XML::LibXML (Perl and XML)

3.5. XML::LibXML

XML::LibXML, like XML::Parser, is an interface to a library written in C. Called libxml2, it's part of the GNOME project.[17] Unlike XML::Parser, this new parser supports a major standard for XML tree processing known as the Document Object Model ( DOM).

[17]For downloads and documentation, see http://www.libxml.org/.

DOM is another much-ballyhooed XML standard. It does for tree processing what SAX does for event streams. If you have your heart set on climbing trees in your program and you think there's a likelihood that it might be reused or applied to different data sources, you're better off using something standard and interchangeable. Again, we're happy to delve into DOM in a future chapter and get you thinking in standards-complaint ways. That topic is coming up in Chapter 7, "DOM".

Now we want to show you an example of another parser in action. We'd be remiss if we focused on just one kind of parser when so many are out there. Again, we'll show you a basic example, nothing fancy, just to show you how to invoke the parser and tame its power. Let's write another document analysis tool like we did in Example 3-5, this time printing a frequency distribution of elements in a document.

Example 3-6 shows the program. It's a vanilla parser run because we haven't set any options yet. Essentially, the parser parses the filehandle and returns a DOM object, which is nothing more than a tree structure of well-designed objects. Our program finds the document element, and then traverses the entire tree one element at a time, all the while updating the hash of frequency counters.

Example 3-6. A frequency distribution program

use XML::LibXML;
use IO::Handle;

# initialize the parser
my $parser = new XML::LibXML;

# open a filehandle and parse
my $fh = new IO::Handle;
if( $fh->fdopen( fileno( STDIN ), "r" )) {
    my $doc = $parser->parse_fh( $fh );
    my %dist;
    &proc_node( $doc->getDocumentElement, \%dist );
    foreach my $item ( sort keys %dist ) {
        print "$item: ", $dist{ $item }, "\n";
    }
    $fh->close;
}

# process an XML tree node: if it's an element, update the
# distribution list and process all its children
#
sub proc_node {
    my( $node, $dist ) = @_;
    return unless( $node->nodeType eq &XML_ELEMENT_NODE );
    $dist->{ $node->nodeName } ++;
    foreach my $child ( $node->getChildnodes ) {
        &proc_node( $child, $dist );
    }
}

Note that instead of using a simple path to a file, we use a filehandle object of the IO::Handle class. Perl filehandles, as you probably know, are magic and subtle beasties, capable of passing into your code characters from a wide variety of sources, including files on disk, open network sockets, keyboard input, databases, and just about everything else capable of outputting data. Once you define a filehandle's source, it gives you the same interface for reading from it as does every other filehandle. This dovetails nicely with our XML-based ideology, where we want code to be as flexible and reusable as possible. After all, XML doesn't care where it comes from, so why should we pigeonhole it with one source type?

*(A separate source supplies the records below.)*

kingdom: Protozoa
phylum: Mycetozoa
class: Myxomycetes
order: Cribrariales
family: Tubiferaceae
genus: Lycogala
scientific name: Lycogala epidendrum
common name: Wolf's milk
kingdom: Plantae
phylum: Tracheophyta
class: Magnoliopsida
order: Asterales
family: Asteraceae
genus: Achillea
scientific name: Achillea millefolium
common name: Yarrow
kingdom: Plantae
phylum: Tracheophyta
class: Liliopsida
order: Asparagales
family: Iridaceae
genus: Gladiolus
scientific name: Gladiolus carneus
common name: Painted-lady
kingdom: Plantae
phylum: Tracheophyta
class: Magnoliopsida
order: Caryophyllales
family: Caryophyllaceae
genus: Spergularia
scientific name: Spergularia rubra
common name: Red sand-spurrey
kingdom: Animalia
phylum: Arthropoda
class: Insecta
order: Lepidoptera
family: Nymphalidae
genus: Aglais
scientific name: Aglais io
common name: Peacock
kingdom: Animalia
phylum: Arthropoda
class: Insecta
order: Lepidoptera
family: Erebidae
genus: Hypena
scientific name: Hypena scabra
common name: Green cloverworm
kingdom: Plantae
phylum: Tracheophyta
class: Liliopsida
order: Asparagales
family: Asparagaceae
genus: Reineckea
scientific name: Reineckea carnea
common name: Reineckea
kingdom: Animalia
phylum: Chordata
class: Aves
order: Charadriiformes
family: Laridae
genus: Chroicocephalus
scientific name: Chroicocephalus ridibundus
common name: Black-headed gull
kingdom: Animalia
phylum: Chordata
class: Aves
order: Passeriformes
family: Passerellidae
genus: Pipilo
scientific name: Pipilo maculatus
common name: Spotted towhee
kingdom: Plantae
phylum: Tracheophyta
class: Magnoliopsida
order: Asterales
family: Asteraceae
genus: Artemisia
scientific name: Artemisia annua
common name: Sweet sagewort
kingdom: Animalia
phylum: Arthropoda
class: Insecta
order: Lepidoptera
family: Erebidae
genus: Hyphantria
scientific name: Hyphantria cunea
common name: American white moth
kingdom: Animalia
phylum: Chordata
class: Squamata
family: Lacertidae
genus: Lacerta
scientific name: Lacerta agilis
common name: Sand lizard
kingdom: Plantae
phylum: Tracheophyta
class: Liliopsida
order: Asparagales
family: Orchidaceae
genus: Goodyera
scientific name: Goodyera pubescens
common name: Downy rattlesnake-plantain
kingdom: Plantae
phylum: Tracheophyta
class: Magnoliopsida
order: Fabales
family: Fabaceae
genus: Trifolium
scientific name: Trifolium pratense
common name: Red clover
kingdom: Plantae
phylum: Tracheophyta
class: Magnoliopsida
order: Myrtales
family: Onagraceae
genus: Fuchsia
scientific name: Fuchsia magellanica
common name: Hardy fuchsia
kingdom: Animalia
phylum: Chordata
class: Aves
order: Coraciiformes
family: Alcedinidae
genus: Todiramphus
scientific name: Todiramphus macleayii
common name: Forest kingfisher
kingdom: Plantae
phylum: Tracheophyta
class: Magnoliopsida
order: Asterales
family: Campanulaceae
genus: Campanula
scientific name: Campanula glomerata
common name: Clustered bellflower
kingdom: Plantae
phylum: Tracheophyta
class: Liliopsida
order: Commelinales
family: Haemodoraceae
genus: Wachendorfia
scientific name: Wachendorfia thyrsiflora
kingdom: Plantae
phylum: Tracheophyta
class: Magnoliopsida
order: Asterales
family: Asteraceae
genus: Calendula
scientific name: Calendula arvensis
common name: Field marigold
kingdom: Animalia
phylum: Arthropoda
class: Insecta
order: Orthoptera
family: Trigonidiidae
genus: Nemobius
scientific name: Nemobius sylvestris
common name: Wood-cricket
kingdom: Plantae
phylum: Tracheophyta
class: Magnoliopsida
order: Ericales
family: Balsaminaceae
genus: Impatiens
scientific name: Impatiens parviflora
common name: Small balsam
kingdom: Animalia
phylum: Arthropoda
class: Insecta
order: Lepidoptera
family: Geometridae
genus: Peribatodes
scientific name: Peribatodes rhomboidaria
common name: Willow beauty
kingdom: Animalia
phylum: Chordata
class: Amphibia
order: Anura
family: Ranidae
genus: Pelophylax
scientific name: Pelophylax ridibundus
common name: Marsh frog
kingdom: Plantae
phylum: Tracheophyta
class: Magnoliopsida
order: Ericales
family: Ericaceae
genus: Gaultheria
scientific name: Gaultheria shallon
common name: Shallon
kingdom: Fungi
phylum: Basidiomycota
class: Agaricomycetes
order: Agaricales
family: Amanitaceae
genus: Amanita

The parser object returns a document object after parsing. This object has a method that returns a reference to the document element -- the element at the very root of the whole tree. We take this reference and feed it to a recursive subroutine, proc_node( ), which happily munches on elements and scribbles into a hash variable every time it sees an element. Recursion is an efficient way to write programs that process XML because the structure of documents is somewhat fractal: the same rules for elements apply at any depth or position in the document, including the root element that represents the entire document (modulo its prologue). Note the "node type" check, which distinguishes between elements and other parts of a document (such as pieces of text or processing instructions).

For every element the routine looks at, it has to call the object's getChildnodes( ) method to continue processing on its children. This call is an essential difference between stream-based and tree-based methodologies. Instead of having an event stream take the steering wheel of our program and push data at it, thus calling subroutines and codeblocks in a (somewhat) unpredictable order, our program now has the responsibility of navigating through the document under its own power. Traditionally, we start at the root element and go downward, processing children in order from first to last. However, because we, not the parser, are in control now, we can scan through the document in any way we want. We could go backwards, we could scan just a part of the document, we could jump around, making multiple passes though the tree -- the sky's the limit. Here's the result from processing a small chapter coded in DocBook XML:

$ xfreq < ch03.xml
chapter: 1
citetitle: 2
firstterm: 16
footnote: 6
foreignphrase: 2
function: 10
itemizedlist: 2
listitem: 21
literal: 29
note: 1
orderedlist: 1
para: 77
programlisting: 9
replaceable: 1
screen: 1
section: 6
sgmltag: 8
simplesect: 1
systemitem: 2
term: 6
title: 7
variablelist: 1
varlistentry: 6
xref: 2

The result shows only a few lines of code, but it sure does a lot of work. Again, thanks to the C library underneath , it's quite speedy.